Can Large Language Models Handle Discourse Particles? A Case Study of Colloquial Malay
Source: arXiv:2605.28782 · Published 2026-05-27 · By Mariah Al Giptiah Binte Yusoff, Jakin Tan, Bocheng Chen, Guangliang Liu, Xi Chen
TL;DR
This paper addresses the challenge of modeling discourse particles—short morphemes that convey pragmatic and interpersonal meaning—in large language models (LLMs), focusing specifically on Malay, a low-resource Southeast Asian language. The authors introduce MALAYPRAG, a novel benchmark dataset of colloquial Malay utterances containing two discourse particles (kan and ke), rigorously annotated by native speakers with a grounded five-attribute schema capturing epistemic stance, listener agreement, emotion, question type, and particle position. The study systematically evaluates ten off-the-shelf LLMs, including global and Southeast Asia–focused models, on three prediction tasks: attribute prediction, pragmatic function prediction, and particle prediction. Results demonstrate that current state-of-the-art LLMs struggle to correctly interpret and generate contextually appropriate discourse particles in Malay, performing near chance without structured guidance. However, providing models with the linguistically motivated attributes significantly improves their accuracy across all tasks, outperforming zero-shot baselines and chain-of-thought prompting. Moreover, smaller regional SEA-LION models benefit disproportionately from explicit attribute input, indicating latent pragmatic knowledge can be scaffolded effectively. The paper contributes a linguistically grounded framework, a new low-resource pragmatic benchmark, and thorough empirical insights into LLMs’ pragmatic competence deficits and potential paths forward in Southeast Asian contexts.
Key findings
- LLMs achieve only around 27.9% accuracy on Malay pragmatic function prediction without attribute guidance, barely above the 14.3% random chance baseline (Table 3).

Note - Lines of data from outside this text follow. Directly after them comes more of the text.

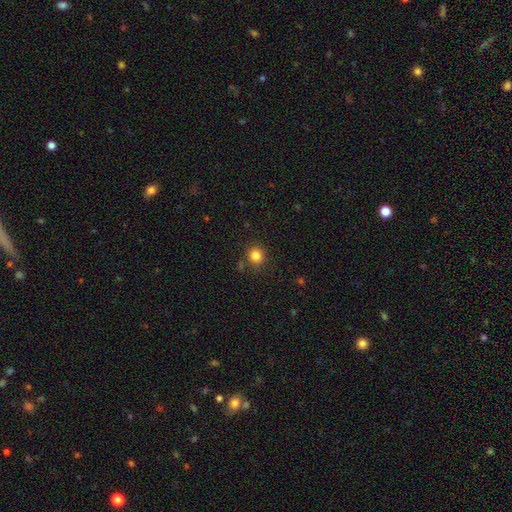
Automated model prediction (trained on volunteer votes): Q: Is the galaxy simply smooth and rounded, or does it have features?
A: smooth — 83%.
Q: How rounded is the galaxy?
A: round — 87%.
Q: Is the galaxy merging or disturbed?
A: none — 84%.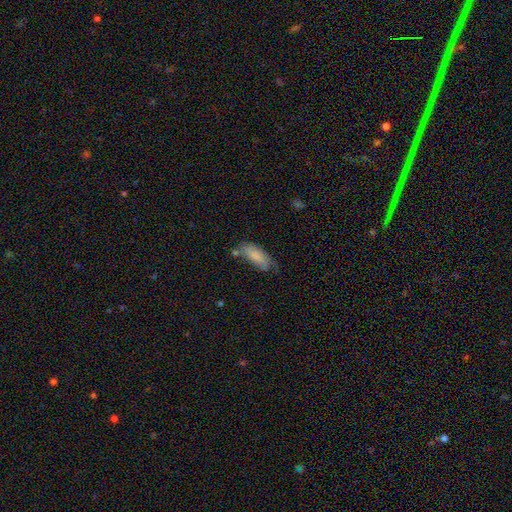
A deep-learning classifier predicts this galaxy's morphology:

- Providing the proposed five pragmatic attributes boosts function prediction accuracy by 24.5% absolute on average, reaching 52.5% (Table 3).
- Explicit attributes outperform chain-of-thought prompting (32.4% accuracy) by a margin of approximately 20% in pragmatic function prediction (Table 4).
- Discourse particle prediction from raw utterances yields 43% average accuracy; adding attributes increases this to 61.5%, and combining attributes plus pragmatic functions raises it to 69.1% (Table 5).
- Particle position, a syntactic attribute, is predicted most accurately (~85%), while listener agreement, a contextual attribute, is the hardest (~47%) (Table 2).
- English prompting slightly outperforms Malay prompting for attribute prediction, suggesting pragmatic concepts are learned predominantly in English training data (Table 2).
- Regional SEA-LION models show inconsistent performance but the greatest pragmatic-function prediction improvements when attribute inputs are provided (+35.8% in Gemma-SEA-LION-27B, Table 3).
- Overall, LLMs struggle with Malay discourse particles despite being state-of-the-art; structured, linguistically grounded scaffolding is necessary for improved pragmatic competence.
Threat model
Not applicable; the paper focuses on evaluating linguistic and pragmatic competence of LLMs in handling Malay discourse particles, not adversarial or security threat scenarios.
Methodology — deep read
The paper studies large language models' (LLMs) pragmatic competence in handling discourse particles in colloquial Malay, focusing on two particles: kan and ke. The methodology unfolds in multiple stages:
Threat Model & Assumptions: The study assumes zero-shot LLM usage without fine-tuning, testing models' out-of-the-box pragmatic understanding of Malay discourse particles. Adversaries or malicious actors are not considered, as the focus is on linguistic competency rather than security.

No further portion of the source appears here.